Among the ghosts, we are searching. For days when the only questions we had were easily answered with a mother’s hug and a grandmother’s unconditional love. When the windows to our neshamos weren’t yet smudged by sweaty fingerprints, desperately trying to push through unforgiving glass.

Going out to the succah was an adventure, buoyed by a child’s unspoken wonder at the promise of beauty undisturbed by a past beyond his comprehension. The succah was safe back then, free of pain and loss, and among those ghosts, we look to regain that safety. Usually, we give up the fight. It just won’t ever be the same again. Not Succos, and not life.

And that’s where, amid rose-colored recollections, perhaps we are missing the point. Life in this world was never meant to be perfect, and it wasn’t in the old days, either. But children are given a gift of viewing the world through a prism of innocence and unquestioned beauty that remains for the inevitable times when that perspective is challenged. It allows us to stay close when we feel we’re being pushed away,  to run toward light that looks too blinding, and to feel warmth when we are numb from the cold.


So it was with the holy generation now slipping away. People who had lived and lost, been broken and left to contemplate the giant holes ripped in their hearts. Their windows also had smudges, and their questions were difficult too. They also looked among the ghosts.

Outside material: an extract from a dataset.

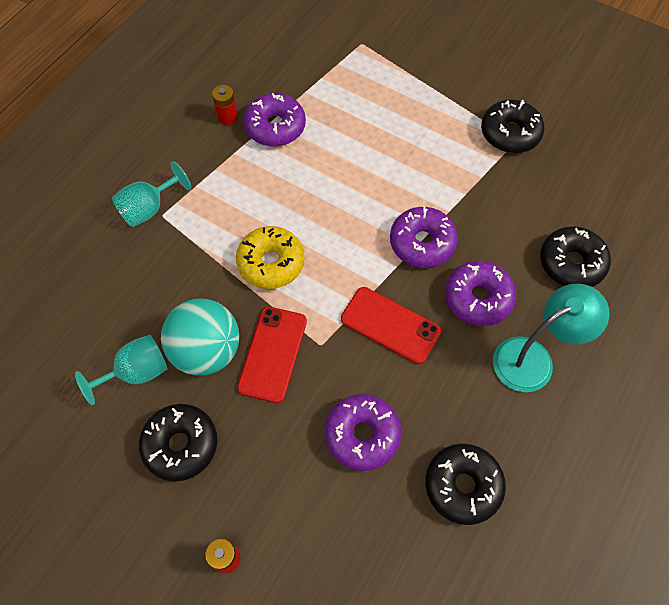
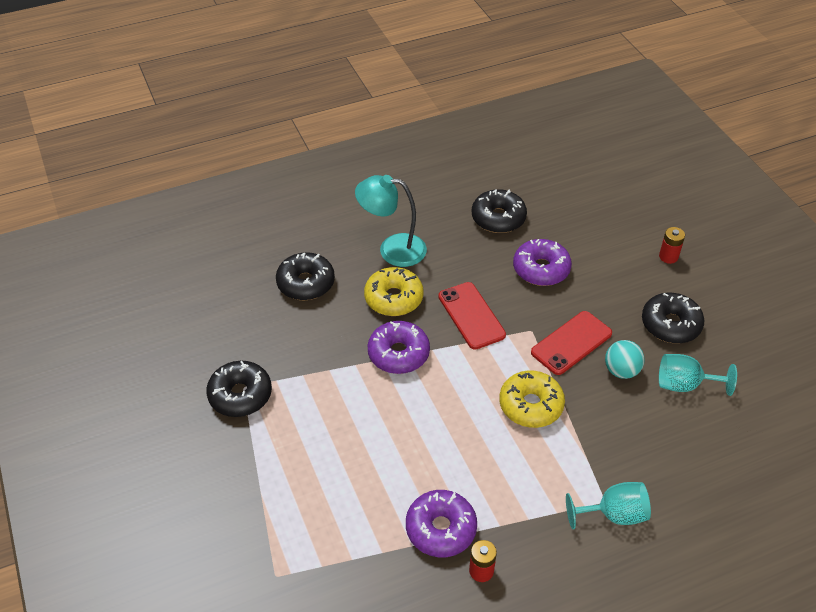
camera: 145 degrees left, 15 degrees down
(206, 351) = (621, 371): turquoise ball -> turquoise ball, size x0.59
(478, 298) = (393, 298): purple donut -> yellow donut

Ghosts of town rabbanim and their kehillos, who had bequeathed them unshakeable faith. People who sang “Atah Bechartanu,” cried during “v’ratzisa banu,” and sat in their freezing pre-churban succahs, warmed by their deep pride at “v’rommamtanu” and “v’kidashtanu.” Ghosts of strong fathers, devout mothers, and children safe in their arms and emunah peshutah.

And in those ghosts, they found something, they arrived at the answers every Jew instinctively knows to be absolute truth.

The succah has always been outside, in the cold and dark, and there has always been, inside those four simple walls, a blazing warmth and light.

And so they went out into the winter, connected to Him and His fire. They ventured to the succah, with the comprehension that the Tzila Dimheimnusa was real. The questions were not as important as the knowledge that Tatte in Himmel knows all the answers, and that one day, they would too.

In the succah, they were children again. Sitting safely at HaKadosh Boruch Hu’s table, and with a joy unsullied by disappointment at life not going exactly as planned. They said the old vorts, sang the old niggunim, the smudges were wiped away, and their neshamos shone through. “Atah Bechartanu” rose from their throats, and “Harachaman Hu Yakim” was a prayer that will be answered, a promise that will be kept.

On Succos, He remembers, and we remember. He remembers “lechteich acharai mamidbar,” and we remember that through it all, He has never left. We have repented, been forgiven, and been given a place at the table, yet again.

Yes, Bobbie is gone, along with much of the generation that celebrated the secret of finding Him even outside. But they passed it on. And although sometimes it seems so cold, and the loss and pain and confusion of endless galus weighs on our hearts, Am Yisrael pulls up closer to His table, and, from windows of clear souls, in childlike joy we sing.

Atah bechartanu. V’ratzisa vanu. V’rommantanu. V’kidashtanu.